Offline Reinforcement Learning for Autonomous Driving with Safety and Exploration Enhancement
This work addresses safety and exploration challenges in offline RL for autonomous driving, offering an incremental improvement over existing methods.
The paper tackled the problem of conservative policies and limited exploration in offline reinforcement learning for autonomous driving by enhancing BCQ with learnable parameter noise and a Lyapunov-based safety strategy, resulting in outperformance over conventional RL and state-of-the-art offline RL algorithms in highway and parking scenarios.

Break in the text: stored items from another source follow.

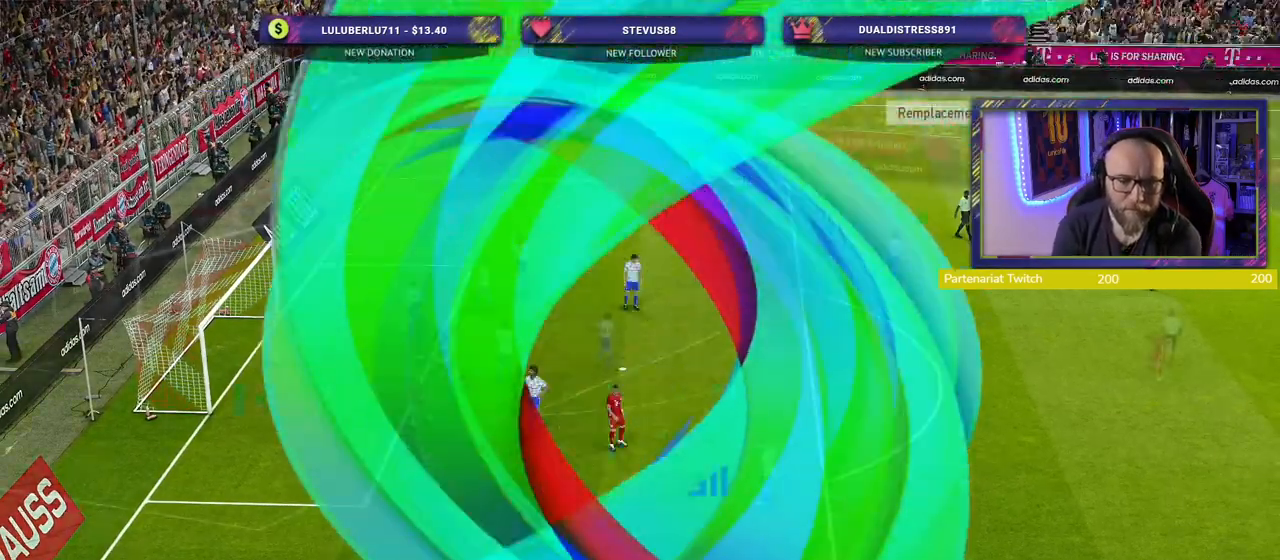
{"buttons": [], "left_stick": "center", "right_stick": "center", "events": []}
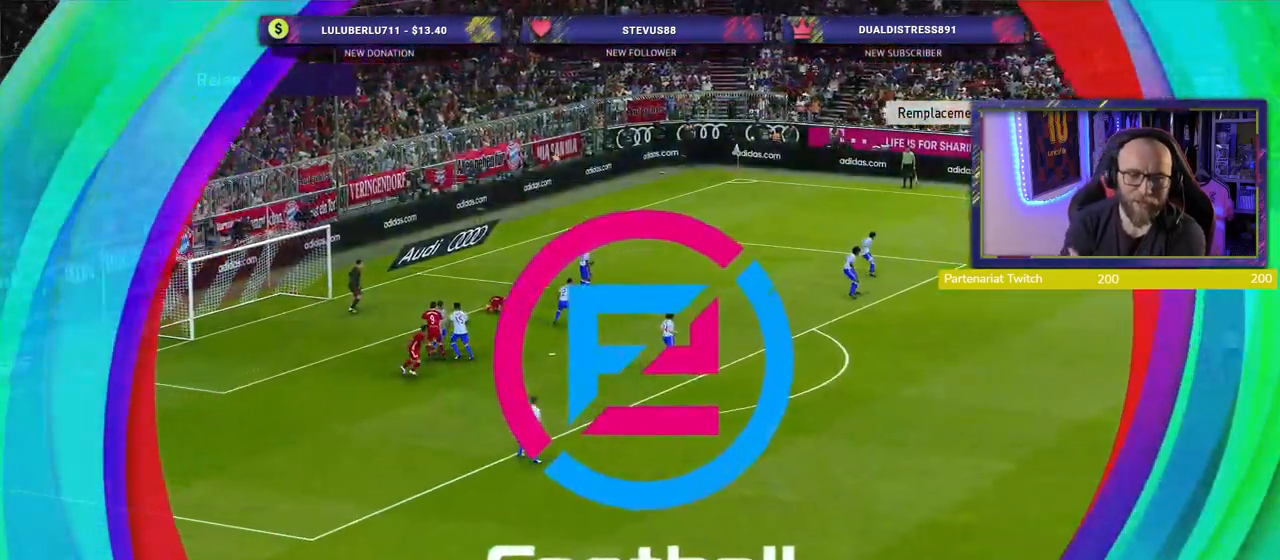
{"buttons": [], "left_stick": "center", "right_stick": "center", "events": []}
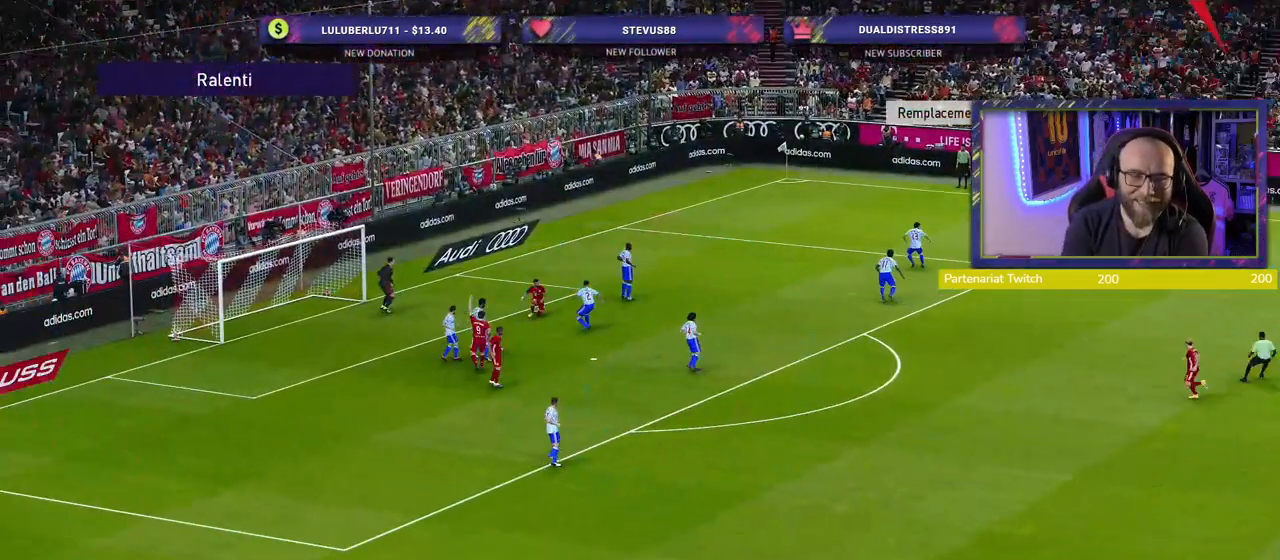
{"buttons": [], "left_stick": "center", "right_stick": "center", "events": [[240, "START", "down"], [440, "START", "up"]]}
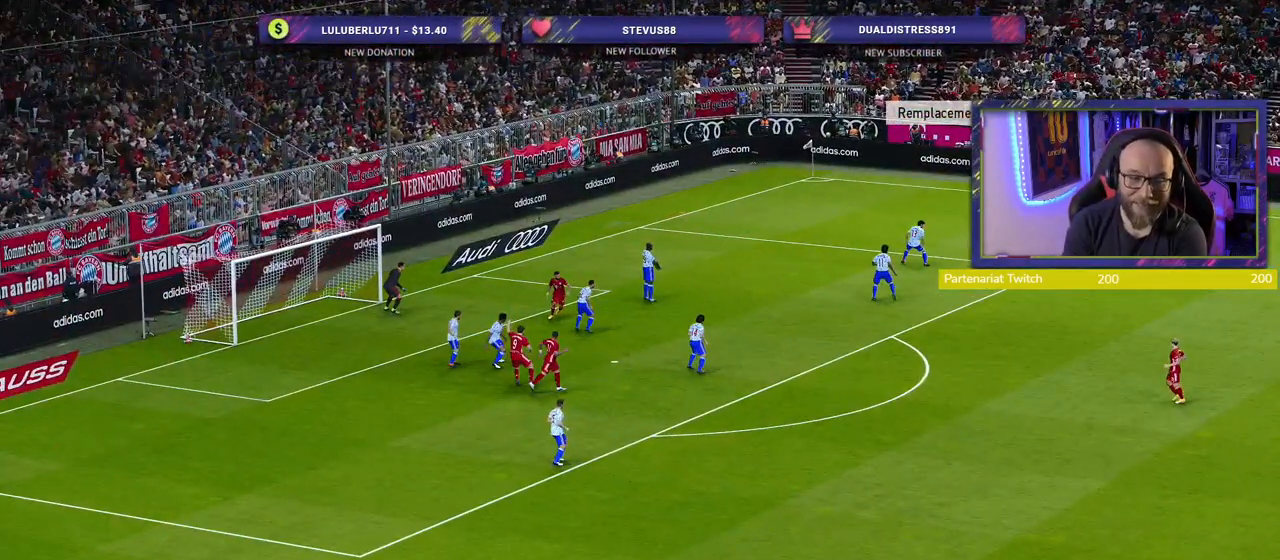
{"buttons": [], "left_stick": "center", "right_stick": "center", "events": []}
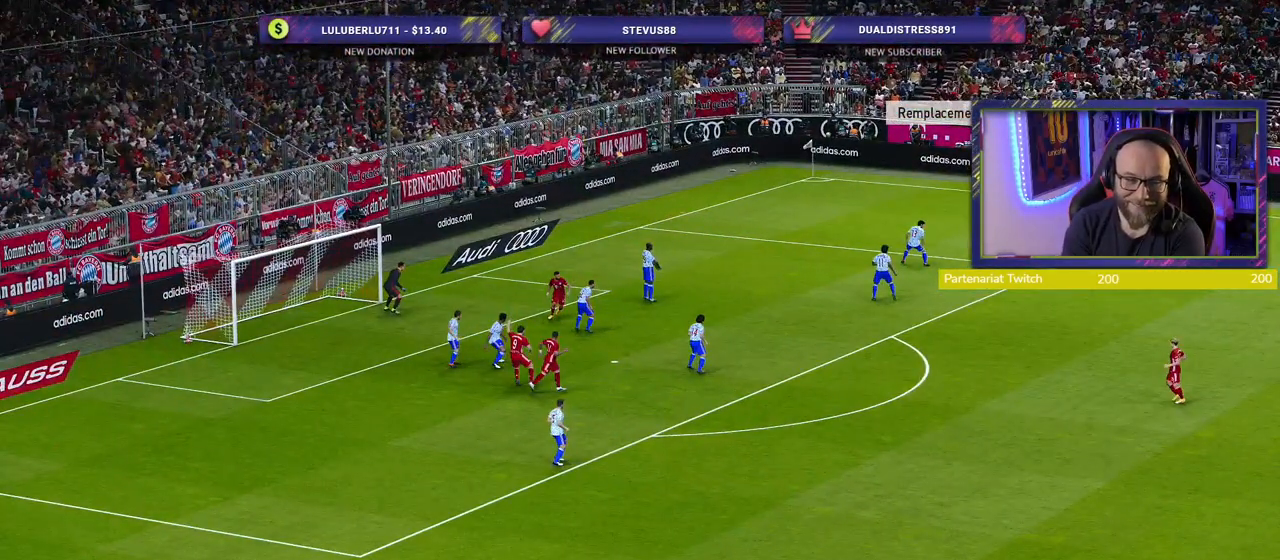
{"buttons": [], "left_stick": "center", "right_stick": "center", "events": []}
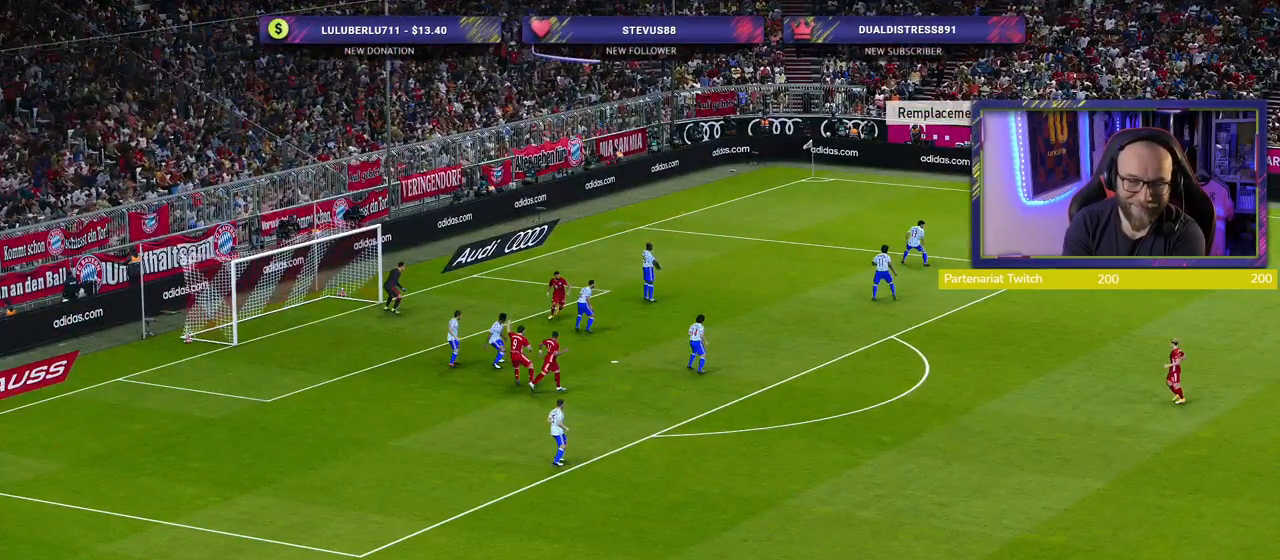
{"buttons": [], "left_stick": "center", "right_stick": "center", "events": []}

Reinforcement learning (RL) is a powerful data-driven control method that has been largely explored in autonomous driving tasks. However, conventional RL approaches learn control policies through trial-and-error interactions with the environment and therefore may cause disastrous consequences such as collisions when testing in real-world traffic. Offline RL has recently emerged as a promising framework to learn effective policies from previously-collected, static datasets without the requirement of active interactions, making it especially appealing for autonomous driving applications. Despite promising, existing offline RL algorithms such as Batch-Constrained deep Q-learning (BCQ) generally lead to rather conservative policies with limited exploration efficiency. To address such issues, this paper presents an enhanced BCQ algorithm by employing a learnable parameter noise scheme in the perturbation model to increase the diversity of observed actions. In addition, a Lyapunov-based safety enhancement strategy is incorporated to constrain the explorable state space within a safe region. Experimental results in highway and parking traffic scenarios show that our approach outperforms the conventional RL method, as well as state-of-the-art offline RL algorithms.